Т. Т. нагнулся над патефоном и снял мембрану. Наступила тишина. Пары послушно застыли на полушаге и глядели на хозяина.
- К столу,- сказал Т. Т.- Пора садиться.
Белая плотная скатерть без единой морщинки еле проглядывала между тарелками, рюмками и бокалами, блюдами и бутылками, судками, вазами и кувшинами. Рассаживались не мешкая, сдержанно переговариваясь вполголоса.
Т. Т. постучал ножом по фужеру.
- У нас тут есть писатель,- сказал Т. Т.- Знаменитый писатель. Он скажет тост.
Иуда Гросман поднялся, поглядел, щурясь, на хозяина, на гостей.
- Старый год уходит,- сказал Иуда.- Это был нелегкий год. Скатертью ему дорога!
Гости потянулись за рюмками.
- Отменяется! - глядя на жену, раздельно и громко произнес хозяин.- Выпьем за здоровье товарища Иосифа Виссарионовича Сталина. Всем пить до дна!
Встречу с Шарло - оружейником, монархистом и немножко бандитом - Иуда Гросман раз за разом откладывал на потом. Он знал, что пойдет, но откладывал, и тянул, и берёг в кошельке бумажку с адресом.
Дело тут было не только в наполеоновской пуле: Иуда уже почти разуверился ее отыскать в море антикварного хлама. Дело в том, что не познакомиться с парижским "немножко бандитом", к тому же преданным сторонником блистательной королевской власти - это было бы просто безумием. Получить такую возможность и не воспользоваться ею! Разумеется, надо идти.
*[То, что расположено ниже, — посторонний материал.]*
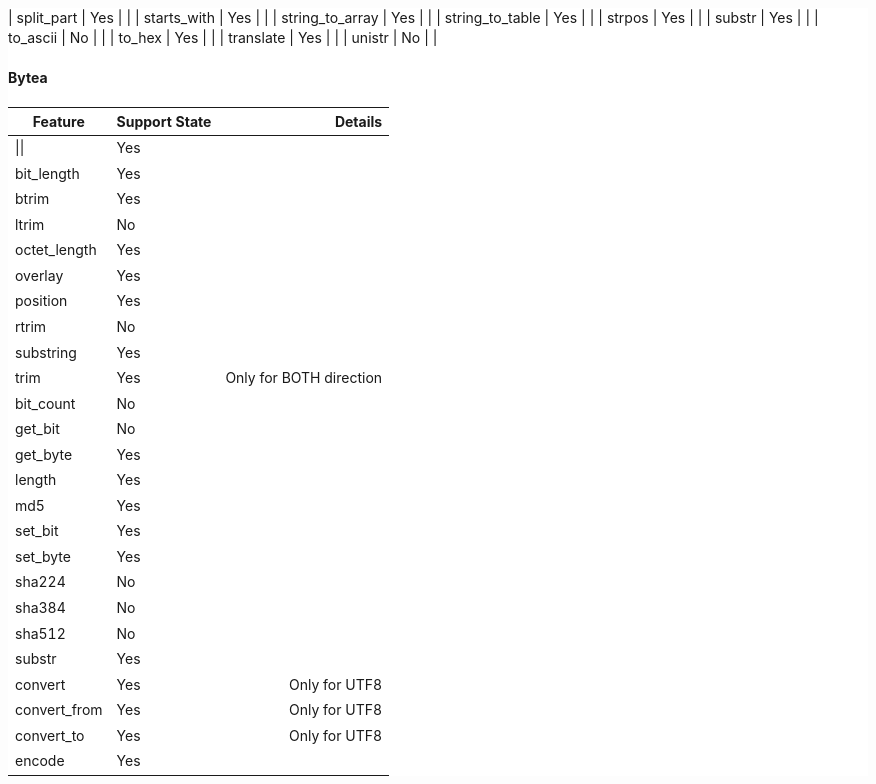 | split_part            | Yes               |                                                       |
| starts_with           | Yes               |                                                       |
| string_to_array       | Yes               |                                                       |
| string_to_table       | Yes               |                                                       |
| strpos                | Yes               |                                                       |
| substr                | Yes               |                                                       |
| to_ascii              | No                |                                                       |
| to_hex                | Yes               |                                                       |
| translate             | Yes               |                                                       |
| unistr                | No                |                                                       |

#### Bytea

| **Feature**  | **Support State** |             **Details** |
|--------------|-------------------|------------------------:|
| \|\|         | Yes               |                         |
| bit_length   | Yes               |                         |
| btrim        | Yes               |                         |
| ltrim        | No                |                         |
| octet_length | Yes               |                         |
| overlay      | Yes               |                         |
| position     | Yes               |                         |
| rtrim        | No                |                         |
| substring    | Yes               |                         |
| trim         | Yes               | Only for BOTH direction |
| bit_count    | No                |                         |
| get_bit      | No                |                         |
| get_byte     | Yes               |                         |
| length       | Yes               |                         |
| md5          | Yes               |                         |
| set_bit      | Yes               |                         |
| set_byte     | Yes               |                         |
| sha224       | No                |                         |
| sha384       | No                |                         |
| sha512       | No                |                         |
| substr       | Yes               |                         |
| convert      | Yes               |           Only for UTF8 |
| convert_from | Yes               |           Only for UTF8 |
| convert_to   | Yes               |           Only for UTF8 |
| encode       | Yes               |                         |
Но опасность кусала за пятки. То, что таинственный Шарло - монархист, это не страшно, это никого здесь не волнует. Тревожно другое: рекомендация Жан-Жака д-Анжу, сердечного приятеля князя Щербатова. Того самого Щербатова, который уговаривал его, Иуду Гросмана, вступить в русскую монархическую организацию. При всем их анекдотизме эти уговоры, стань они известны в Москве, выйдут Иуде боком. Если князь такой дурак, что с первого взгляда не распознал в Иуде Гросмане еврея, то от него чего угодно можно ожидать: сболтнет где-нибудь об этом разговоре хотя бы смеха ради. И вот получится, что Иуду со Щербатовым познакомил д-Анжу, тот самый, который рекомендовал Иуду оружейнику Шарло. Тут и слепому ясно: это сеть, это оружие, это заговор. То есть слепому с Лубянки, а нормальному человеку такое и в голову не придет. Но оглядываться, хочешь не хочешь, приходится на Лубянку, а не на Эйфелеву башню.